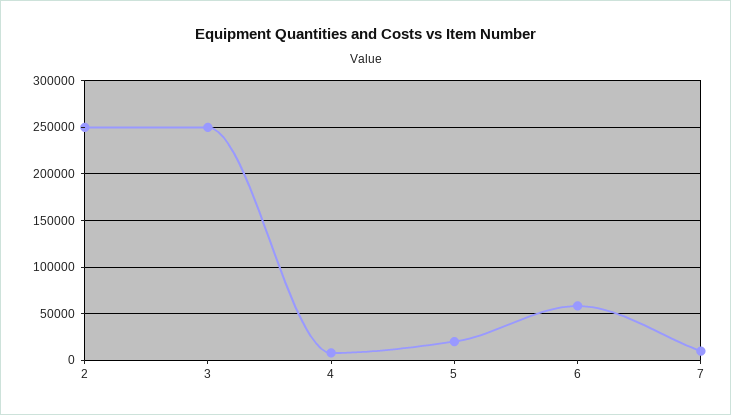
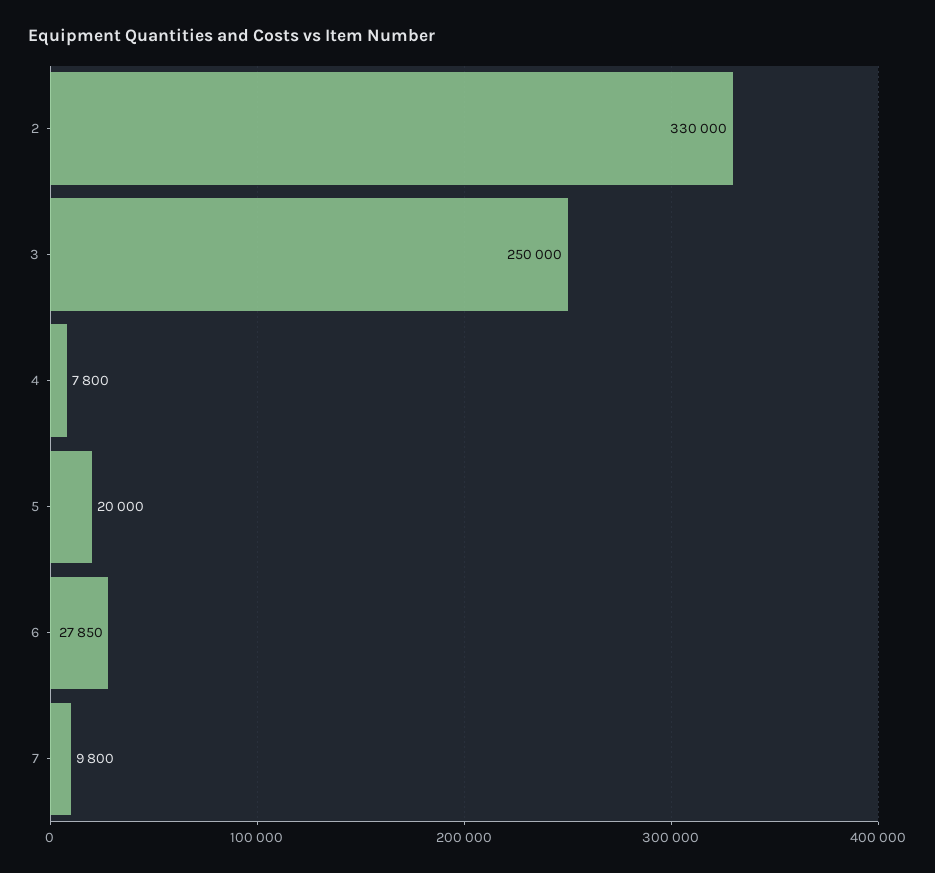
2: 250000 -> 330000
6: 60000 -> 27850

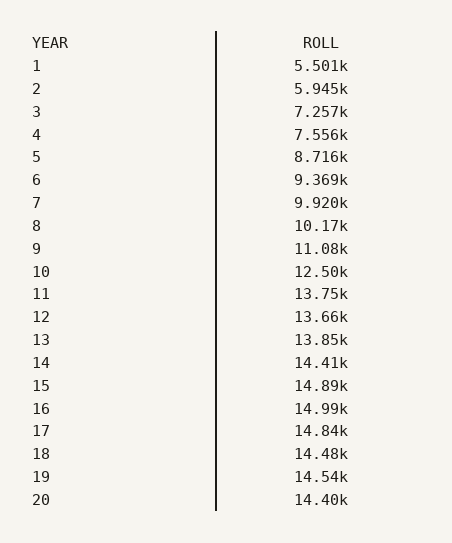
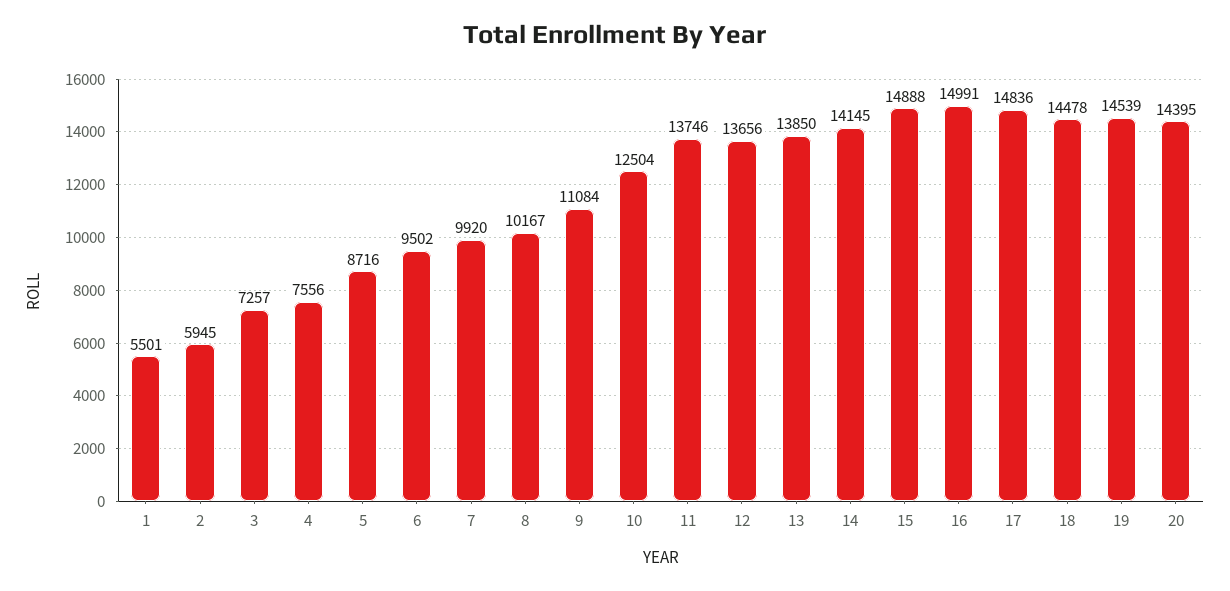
6: 9369 -> 9502
14: 14410 -> 14145

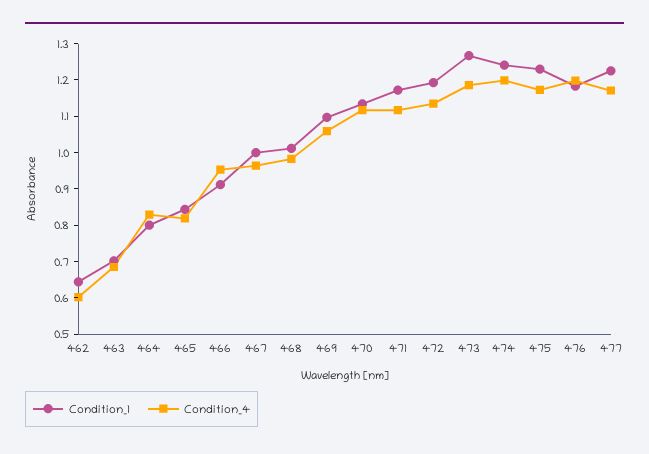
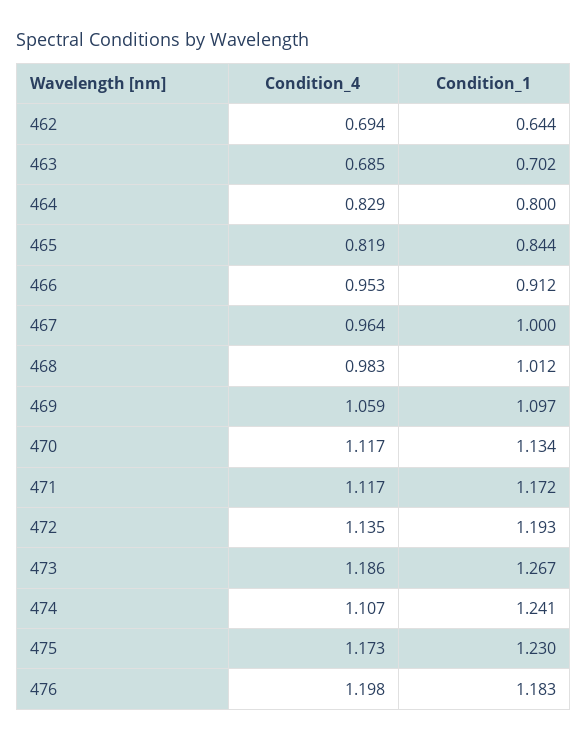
Condition_4, 462: 0.6 -> 0.694
Condition_4, 474: 1.2 -> 1.107
Condition_1, 477: 1.225 -> none
Condition_4, 477: 1.175 -> none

__PROBLEM REQUIREMENTS__. Please give only the number of lines above that contain the word "none".

__SOLUTION BELOW__. 2